Y agregó que buscáramos hacer suplementos, porque allí se podía decir lo que no podía el diario o la revista. Cuando fui al baño no pude dejar de ver otra habitación contigua donde había una suerte de catre de campaña y una foto grande de Artaud en una escena de La pasión de Juana de Arco, de Carl Dreyer, pegada sobre la pared desnuda. Un cenicero repleto y una botella de Jack Daniels a medio vaciar completaban la escenografía del cuarto. De haber existido el celular, le hubiera robado esa foto, y, de haberse enterado, Symns seguramente no se hubiera molestado, toda vez que insistía conque nada es de nadie en la vida, incluso la gente, y con vehemencia proponía tomarlo todo, que para eso estaban las cosas y las personas.

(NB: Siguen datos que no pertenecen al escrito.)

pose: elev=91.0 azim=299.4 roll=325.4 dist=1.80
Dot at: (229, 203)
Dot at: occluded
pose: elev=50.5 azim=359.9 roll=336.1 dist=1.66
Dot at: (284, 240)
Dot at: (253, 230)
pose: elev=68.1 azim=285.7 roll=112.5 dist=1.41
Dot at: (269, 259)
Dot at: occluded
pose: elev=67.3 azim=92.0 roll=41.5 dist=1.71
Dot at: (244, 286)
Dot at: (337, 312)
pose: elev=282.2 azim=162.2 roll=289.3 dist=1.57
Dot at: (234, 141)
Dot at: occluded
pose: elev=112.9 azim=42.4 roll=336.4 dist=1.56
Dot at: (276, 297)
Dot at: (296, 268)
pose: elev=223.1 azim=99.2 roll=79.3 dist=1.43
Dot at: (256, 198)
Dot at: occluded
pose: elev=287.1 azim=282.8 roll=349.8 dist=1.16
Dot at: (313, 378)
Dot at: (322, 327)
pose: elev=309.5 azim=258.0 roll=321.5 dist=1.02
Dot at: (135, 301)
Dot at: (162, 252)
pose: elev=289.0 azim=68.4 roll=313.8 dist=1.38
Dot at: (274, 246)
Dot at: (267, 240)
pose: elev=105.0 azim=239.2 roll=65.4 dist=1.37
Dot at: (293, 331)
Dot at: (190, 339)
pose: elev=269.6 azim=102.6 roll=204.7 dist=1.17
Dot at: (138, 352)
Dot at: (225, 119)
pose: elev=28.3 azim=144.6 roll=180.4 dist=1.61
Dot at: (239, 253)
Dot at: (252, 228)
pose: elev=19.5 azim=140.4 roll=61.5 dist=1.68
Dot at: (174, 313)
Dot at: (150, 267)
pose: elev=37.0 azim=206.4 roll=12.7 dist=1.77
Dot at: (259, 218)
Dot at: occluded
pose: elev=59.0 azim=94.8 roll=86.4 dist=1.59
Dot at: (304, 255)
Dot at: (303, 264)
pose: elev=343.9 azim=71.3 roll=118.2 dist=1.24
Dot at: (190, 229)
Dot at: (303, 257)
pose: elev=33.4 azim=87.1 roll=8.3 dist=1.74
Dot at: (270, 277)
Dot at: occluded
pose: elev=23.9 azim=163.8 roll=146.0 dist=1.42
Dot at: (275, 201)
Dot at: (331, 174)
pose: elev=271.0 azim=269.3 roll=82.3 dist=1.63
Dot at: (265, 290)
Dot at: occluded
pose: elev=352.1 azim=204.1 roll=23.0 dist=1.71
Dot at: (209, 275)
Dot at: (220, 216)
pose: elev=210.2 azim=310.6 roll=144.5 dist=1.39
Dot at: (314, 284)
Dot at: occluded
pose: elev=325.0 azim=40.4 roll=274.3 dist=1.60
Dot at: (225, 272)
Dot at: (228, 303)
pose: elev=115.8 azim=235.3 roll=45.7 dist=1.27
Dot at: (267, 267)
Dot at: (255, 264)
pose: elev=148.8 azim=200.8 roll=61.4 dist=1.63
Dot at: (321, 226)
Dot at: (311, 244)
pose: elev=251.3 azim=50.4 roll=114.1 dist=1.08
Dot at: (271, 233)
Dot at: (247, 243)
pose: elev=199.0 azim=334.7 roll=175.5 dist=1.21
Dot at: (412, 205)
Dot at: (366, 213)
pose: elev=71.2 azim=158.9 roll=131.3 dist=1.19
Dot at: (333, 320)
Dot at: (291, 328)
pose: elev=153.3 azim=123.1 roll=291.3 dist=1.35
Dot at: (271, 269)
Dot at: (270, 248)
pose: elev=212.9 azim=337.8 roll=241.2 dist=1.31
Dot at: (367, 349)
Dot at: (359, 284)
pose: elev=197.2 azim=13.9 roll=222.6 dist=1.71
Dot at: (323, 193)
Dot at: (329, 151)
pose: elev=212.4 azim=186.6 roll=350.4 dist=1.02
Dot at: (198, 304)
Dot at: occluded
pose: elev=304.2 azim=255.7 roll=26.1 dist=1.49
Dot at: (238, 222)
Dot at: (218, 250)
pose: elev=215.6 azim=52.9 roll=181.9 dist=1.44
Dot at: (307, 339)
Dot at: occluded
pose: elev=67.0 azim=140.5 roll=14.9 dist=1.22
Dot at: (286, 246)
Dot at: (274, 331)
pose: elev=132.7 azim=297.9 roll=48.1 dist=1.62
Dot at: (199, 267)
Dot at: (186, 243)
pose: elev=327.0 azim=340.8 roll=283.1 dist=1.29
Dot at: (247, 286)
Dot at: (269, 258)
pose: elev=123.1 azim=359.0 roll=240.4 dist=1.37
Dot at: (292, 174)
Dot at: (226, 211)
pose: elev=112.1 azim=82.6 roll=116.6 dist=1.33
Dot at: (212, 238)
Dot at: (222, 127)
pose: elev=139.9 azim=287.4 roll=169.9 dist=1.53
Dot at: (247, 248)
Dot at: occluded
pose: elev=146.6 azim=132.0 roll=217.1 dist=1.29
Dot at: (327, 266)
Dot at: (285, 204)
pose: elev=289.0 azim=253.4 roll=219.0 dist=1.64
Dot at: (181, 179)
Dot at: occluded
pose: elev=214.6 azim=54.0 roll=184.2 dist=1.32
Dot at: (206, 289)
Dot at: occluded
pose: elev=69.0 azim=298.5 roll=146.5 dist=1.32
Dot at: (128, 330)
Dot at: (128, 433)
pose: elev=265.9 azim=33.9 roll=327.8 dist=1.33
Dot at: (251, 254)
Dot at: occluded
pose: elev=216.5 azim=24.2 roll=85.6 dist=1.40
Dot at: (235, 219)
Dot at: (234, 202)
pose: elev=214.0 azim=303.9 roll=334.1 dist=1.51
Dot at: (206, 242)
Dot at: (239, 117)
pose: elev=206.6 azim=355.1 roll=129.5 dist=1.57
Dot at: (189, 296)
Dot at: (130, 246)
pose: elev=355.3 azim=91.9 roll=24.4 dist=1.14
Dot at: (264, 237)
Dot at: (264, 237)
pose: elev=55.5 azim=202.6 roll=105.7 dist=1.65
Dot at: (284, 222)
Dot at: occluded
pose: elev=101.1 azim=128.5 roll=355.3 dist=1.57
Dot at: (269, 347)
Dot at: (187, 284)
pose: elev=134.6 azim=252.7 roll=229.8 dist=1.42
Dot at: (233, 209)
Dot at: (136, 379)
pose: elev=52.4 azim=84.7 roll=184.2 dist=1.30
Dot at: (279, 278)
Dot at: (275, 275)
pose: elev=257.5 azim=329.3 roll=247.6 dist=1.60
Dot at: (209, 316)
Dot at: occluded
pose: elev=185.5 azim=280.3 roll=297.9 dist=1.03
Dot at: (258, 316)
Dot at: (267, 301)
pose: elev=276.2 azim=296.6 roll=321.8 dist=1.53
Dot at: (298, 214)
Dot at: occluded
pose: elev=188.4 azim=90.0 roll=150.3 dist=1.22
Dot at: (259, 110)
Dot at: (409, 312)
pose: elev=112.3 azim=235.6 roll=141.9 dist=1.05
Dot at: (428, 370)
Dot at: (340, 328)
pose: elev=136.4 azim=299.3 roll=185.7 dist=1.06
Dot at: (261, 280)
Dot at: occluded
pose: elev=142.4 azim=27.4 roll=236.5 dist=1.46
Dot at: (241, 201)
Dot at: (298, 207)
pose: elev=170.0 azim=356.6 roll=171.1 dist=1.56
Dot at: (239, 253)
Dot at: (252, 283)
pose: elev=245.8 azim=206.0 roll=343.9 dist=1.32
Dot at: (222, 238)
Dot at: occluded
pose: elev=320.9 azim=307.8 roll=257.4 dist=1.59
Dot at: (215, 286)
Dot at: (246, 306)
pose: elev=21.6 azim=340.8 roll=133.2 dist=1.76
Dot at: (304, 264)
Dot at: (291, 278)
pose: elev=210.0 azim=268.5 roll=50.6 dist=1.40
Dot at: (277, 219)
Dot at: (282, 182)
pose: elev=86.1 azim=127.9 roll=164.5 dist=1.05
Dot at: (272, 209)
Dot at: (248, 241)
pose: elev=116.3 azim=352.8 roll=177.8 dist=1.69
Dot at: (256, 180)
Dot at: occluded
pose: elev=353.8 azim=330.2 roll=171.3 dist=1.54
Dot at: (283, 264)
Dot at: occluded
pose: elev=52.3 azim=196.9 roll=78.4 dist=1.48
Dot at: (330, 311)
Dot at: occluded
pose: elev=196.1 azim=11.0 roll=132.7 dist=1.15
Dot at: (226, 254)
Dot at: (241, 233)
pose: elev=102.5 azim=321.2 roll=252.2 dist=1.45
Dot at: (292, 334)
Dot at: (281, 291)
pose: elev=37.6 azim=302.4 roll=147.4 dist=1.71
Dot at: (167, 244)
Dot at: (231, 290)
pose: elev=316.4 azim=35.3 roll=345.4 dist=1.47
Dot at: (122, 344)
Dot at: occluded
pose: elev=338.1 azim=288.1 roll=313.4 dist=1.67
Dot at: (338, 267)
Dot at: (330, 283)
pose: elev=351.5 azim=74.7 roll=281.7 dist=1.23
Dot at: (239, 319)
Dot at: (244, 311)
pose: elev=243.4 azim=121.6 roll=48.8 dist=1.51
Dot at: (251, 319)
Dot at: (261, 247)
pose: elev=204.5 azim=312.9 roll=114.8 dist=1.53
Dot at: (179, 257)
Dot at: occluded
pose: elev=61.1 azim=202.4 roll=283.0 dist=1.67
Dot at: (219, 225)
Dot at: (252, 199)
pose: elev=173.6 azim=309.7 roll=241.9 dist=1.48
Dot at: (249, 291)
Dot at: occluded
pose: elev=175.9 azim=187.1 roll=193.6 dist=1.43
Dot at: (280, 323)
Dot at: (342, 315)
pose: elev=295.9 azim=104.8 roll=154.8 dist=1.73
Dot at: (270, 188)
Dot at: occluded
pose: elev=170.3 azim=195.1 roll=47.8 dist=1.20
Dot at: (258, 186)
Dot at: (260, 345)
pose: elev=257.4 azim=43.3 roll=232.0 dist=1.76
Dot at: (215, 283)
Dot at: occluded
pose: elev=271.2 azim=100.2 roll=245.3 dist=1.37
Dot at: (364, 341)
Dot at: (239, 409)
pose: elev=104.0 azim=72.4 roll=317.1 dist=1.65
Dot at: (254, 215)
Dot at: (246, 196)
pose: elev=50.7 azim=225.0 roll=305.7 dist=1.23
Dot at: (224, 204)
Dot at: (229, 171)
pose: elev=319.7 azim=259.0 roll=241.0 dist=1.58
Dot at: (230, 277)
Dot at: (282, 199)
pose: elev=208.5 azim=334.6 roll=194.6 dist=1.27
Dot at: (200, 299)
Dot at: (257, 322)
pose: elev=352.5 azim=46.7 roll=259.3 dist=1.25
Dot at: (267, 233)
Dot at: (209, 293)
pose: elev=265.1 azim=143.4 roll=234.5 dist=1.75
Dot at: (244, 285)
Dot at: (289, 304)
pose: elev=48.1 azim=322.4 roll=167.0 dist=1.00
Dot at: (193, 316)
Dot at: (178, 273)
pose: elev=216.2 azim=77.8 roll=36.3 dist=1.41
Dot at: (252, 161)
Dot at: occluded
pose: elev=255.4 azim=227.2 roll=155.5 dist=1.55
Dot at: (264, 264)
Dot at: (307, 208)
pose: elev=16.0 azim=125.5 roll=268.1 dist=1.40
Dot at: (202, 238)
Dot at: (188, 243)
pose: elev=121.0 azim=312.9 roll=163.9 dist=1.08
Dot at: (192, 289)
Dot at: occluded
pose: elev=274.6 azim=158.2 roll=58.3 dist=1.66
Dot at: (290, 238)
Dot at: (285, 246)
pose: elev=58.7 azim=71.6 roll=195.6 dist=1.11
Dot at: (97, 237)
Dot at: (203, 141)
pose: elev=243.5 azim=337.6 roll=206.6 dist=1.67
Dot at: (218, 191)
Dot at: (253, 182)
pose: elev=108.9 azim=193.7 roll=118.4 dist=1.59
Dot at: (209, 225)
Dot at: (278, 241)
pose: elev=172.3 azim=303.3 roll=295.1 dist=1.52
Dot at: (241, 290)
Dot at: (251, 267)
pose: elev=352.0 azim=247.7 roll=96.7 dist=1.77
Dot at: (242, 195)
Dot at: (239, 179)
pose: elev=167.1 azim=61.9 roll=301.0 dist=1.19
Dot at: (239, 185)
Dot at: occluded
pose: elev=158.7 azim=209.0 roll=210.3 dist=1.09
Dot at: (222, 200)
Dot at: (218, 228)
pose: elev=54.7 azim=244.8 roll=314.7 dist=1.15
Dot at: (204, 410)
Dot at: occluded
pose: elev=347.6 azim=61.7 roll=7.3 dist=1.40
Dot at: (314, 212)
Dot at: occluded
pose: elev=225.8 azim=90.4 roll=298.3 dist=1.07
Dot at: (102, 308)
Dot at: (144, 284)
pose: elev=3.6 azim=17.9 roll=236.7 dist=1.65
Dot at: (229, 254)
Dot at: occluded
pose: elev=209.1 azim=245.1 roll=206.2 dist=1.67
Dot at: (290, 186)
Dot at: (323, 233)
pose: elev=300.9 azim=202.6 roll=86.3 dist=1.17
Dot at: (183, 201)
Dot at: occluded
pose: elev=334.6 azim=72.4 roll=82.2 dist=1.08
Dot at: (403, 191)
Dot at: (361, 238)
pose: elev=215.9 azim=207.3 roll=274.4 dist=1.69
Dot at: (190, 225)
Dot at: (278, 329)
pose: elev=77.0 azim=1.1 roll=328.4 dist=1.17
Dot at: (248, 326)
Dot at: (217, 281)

La fugaz visión de ese cuarto contribuyó a creer que estaba en el lugar y en el momento adecuado para adquirir otras tónicas periodísticas. Fue un taller de crónicas donde se aprendió a hacerlas lo más desnudas posible y donde el trabajo de campo era salir a armarlas con testimonios en el lugar de los hechos; desde un atropellado por un tren –había que averiguar si se trataba de un acto voluntario o un accidente– hasta un preso recientemente fugado y luego atrapado y torturado en una comisaría del que había que aventurar un itinerario posible en base a su pasado (había que rastrear ese pasado conforme a conversaciones con conocidos o allegados).

Symns tenía una visión muy situada del periodismo que no solía ser común, por eso le gustaban las notas cuyos protagonistas se hundían en un sentimentalismo desesperado, tal vez porque en ellos veía el reflejo de su propia vida. Siempre conservó cierta altiva dignidad para hundirse en algunas de las verdades atroces que pregonaba. Y esa crudeza puede encontrarse tanto en sus notas como en sus libros, con protagonistas convencidos en la definición de los actos y animados para descubrir sus verdades ocultas aunque no fueran nada luminosas.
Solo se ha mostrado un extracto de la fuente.